Federal’s Cross-Motion

Federal opposed the motion and filed a cross-motion for summary judgment because there is no genuine dispute that coverage for the indictment is excluded.

(Federal’s brief in opposition and in support of cross-motion available. Document #13-020903-015B.)

According to the insurer, the policy expressly bars coverage for claims “based on, attributable to, arising out of, resulting from or in any manner related to the rendering or failure to render professional services.”

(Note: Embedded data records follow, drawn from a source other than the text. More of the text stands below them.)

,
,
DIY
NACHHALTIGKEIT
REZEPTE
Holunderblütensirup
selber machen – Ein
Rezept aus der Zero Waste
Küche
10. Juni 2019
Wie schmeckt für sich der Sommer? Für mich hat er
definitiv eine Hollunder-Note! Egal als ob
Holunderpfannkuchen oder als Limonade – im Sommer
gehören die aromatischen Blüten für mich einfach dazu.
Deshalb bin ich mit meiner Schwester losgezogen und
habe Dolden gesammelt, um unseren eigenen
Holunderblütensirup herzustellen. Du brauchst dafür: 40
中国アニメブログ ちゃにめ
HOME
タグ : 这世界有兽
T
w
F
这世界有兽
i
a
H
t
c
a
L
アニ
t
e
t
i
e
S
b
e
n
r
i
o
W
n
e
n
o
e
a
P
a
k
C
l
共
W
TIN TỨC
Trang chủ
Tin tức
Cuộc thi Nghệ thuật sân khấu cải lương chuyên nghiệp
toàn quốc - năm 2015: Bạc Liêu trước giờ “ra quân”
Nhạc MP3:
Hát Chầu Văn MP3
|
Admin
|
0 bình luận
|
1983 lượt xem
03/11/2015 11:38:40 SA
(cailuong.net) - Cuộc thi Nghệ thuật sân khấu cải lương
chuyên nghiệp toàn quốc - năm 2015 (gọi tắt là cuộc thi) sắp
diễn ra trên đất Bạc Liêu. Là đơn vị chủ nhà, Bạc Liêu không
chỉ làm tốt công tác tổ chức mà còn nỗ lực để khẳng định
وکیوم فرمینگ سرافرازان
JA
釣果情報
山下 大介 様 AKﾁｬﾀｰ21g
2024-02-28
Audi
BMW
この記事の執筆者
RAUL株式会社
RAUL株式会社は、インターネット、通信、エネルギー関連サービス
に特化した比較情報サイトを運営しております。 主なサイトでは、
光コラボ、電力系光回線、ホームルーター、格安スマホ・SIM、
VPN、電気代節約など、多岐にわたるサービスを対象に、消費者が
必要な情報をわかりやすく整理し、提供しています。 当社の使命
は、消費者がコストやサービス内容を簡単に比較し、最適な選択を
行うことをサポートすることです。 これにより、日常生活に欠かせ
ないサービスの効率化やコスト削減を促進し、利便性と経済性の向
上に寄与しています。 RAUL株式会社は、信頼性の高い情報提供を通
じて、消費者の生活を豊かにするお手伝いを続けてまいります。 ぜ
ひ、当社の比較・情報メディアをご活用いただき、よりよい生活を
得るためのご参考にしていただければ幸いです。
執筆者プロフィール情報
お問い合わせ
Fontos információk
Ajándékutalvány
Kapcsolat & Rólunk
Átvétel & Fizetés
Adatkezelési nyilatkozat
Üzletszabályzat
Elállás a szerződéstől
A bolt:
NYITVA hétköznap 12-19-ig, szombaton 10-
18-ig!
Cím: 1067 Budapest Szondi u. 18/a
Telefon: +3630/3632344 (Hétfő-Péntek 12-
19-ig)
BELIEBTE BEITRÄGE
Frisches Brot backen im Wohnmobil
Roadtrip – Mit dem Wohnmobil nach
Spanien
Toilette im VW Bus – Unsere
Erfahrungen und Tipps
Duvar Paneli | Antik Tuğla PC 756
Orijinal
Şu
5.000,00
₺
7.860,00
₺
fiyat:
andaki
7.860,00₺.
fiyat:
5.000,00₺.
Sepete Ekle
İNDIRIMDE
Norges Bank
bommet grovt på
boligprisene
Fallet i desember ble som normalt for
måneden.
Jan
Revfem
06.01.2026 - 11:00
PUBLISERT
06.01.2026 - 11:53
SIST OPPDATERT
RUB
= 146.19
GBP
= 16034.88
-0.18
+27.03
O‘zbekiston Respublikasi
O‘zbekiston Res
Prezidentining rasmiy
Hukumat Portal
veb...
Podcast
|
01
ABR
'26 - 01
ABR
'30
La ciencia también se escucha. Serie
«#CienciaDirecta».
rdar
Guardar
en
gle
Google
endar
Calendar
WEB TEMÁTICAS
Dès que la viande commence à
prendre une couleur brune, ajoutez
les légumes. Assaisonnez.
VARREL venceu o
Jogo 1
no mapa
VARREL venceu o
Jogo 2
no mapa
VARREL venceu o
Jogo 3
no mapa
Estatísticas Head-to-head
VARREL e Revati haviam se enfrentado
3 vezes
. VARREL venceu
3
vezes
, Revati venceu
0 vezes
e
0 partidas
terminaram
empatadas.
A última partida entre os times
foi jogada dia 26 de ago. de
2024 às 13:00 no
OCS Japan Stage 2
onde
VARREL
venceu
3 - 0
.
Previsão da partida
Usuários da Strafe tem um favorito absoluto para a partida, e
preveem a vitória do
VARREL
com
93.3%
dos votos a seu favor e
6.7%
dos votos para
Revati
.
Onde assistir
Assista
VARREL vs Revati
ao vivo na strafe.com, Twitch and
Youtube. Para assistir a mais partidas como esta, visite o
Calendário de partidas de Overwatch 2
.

Federal argued that “every count of the Indictment is based on the allegation that Herbert Sklar falsely represented that ‘outpatient mental health care services’ had been provided to patients ‘in accordance with’ New York state laws and applicable regulations, when in fact ‘services were not rendered in accordance with regulations.’ If those are not claims ‘arising out of . . . or in any manner related to the rendering [of] professional services,’ nothing is. Thus, every count of the Indictment falls within the ‘Professional Services’ exclusions and outside the coverage provided by the insurance policy.”

U.S. Judge Gerard E. Lynch of the Southern District of New York on July 31 ruled from the bench and granted Sklar’s motion. In an Aug. 2 judgment, the judge found that Federal has a duty to defend and pay all defense costs “that Sklar incurs in defending the criminal proceedings against him commenced by the filing of the Indictment, until final resolution of the claims made against Sklar, or exhaustion of the remaining, relevant limits of the policy, whichever comes first.”

Sklar is represented by Adam S. Ziffer and Mark H. Kolman of Dickstein Shapiro Morin & Oshinsky in New York. Federal is represented by Christopher B. Wren of Hogan & Hartson in New York and Jonathan A. Constine and Deborah L. Boardman of Hogan & Hartson in Washington, D.C.